Пьяненький добрейший Бочарников, приопустив тяжёлые лиловые веки, не без лукавства отбивал наскоки Шанского: сперва узнаваемая натура, потом, – вбегал с чайником наперевес Сухинов, пронюхал… – потом натура, размытая выплесками души художника, потом – душа художника без внешних примесей, наконец, – душа самого искусства… – Ну а потом, потом? – наседал Шанский; давно это было.
Сквозь хрипы, овации пробилась Элла Фитцджеральд.
Стоит, наверное, раз за разом напоминать, что Валерка именно в «потом» и заглядывал, он ведь изобрёл прогностическое литературоведение!
Жанровое будущее романа, о котором, дабы отдохнуть от собственных триумфов, однажды съехались посудачить под ресторанным витражом «Европейской» парнасские умники, постоянно манило горячечное Валеркино воображение.
– Интерполировать бесполезно, искусство развивается от одной неожиданности к другой, бог ли, чёрт знают, где очередной пик романной эволюции выскочит, – пожимал плечами Валерка. Он ждал явления Большого романа, он ведь не только чьи-то там готовые тексты потрошил-анализировал с восхищавшей Шанского маниакальностью, но и синтезировал в воображении тексты новые, ещё не доверенные бумаге, вернее даже не сами тексты, их содержательные и структурные признаки, порождаемые сменой эстетических кодов. Замыслил, к примеру, игровой семиотический роман, стилизованный под разветвлённую готическую новеллу, хотел зашифровать все правила творчества, знающие всё о правилах восприятия, но идею, догнав и обогнав неосуществлённый Валеркин замысел, блестяще воплотит затем в романе-бестселлере профессор из старейшего в мире университета. А Валерку-то, с лёгкостью позабывшего ту бесхозно брошенную идею, уже увлекала перспектива эссеизации прозы, затем – поэзии, но…
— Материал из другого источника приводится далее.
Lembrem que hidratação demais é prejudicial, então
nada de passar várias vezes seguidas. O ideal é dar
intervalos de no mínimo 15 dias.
– Беременность рассосалась, – объявлял Шанский.
Однако разбросанность интересов и внешняя бессистемность говорений не мешали Валерке – опять стоит повториться – искать структурные инварианты контрастных текстов; он формулировал условия совместимости жанров, стилей. Вспоминая опорные произведения модернизма и триаду его таких непохожих друг на друга столпов, он предвидел эру эпической субъективности, одновременно осваивающей, совмещая, разные познавательные устремления, которые по отдельности соотносились им с романными стихиями Пруста, Кафки и Джойса: да, намеревался увязать экзистенциальное, метафизическое, мифологическое. Но не мог убедительно справиться с необыкновенной лёгкостью своих мыслей – уподоблял условные познавательные устремления-стрелы пограничным осям координат собирательного произведения, из записной книжки нервно вырывал одну за другой странички, пытался пояснительную схемку нарисовать, с досадой комкал, увы, тут-то природа обделила его, не умел и трёх сходившихся линий-плоскостей толком нарисовать, а уж объём… Правда, и Соснин, сочувствовавший искренне Бухтину, ибо они, собратья по заблуждениям, по меткому замечанию Шанского, упирались в параллельные тупики, объёмно-пространственную модель комплексной идеи собрата-филолога тоже не смог бы вообразить, тосковал… как, как вырваться из рабства трёхмерности?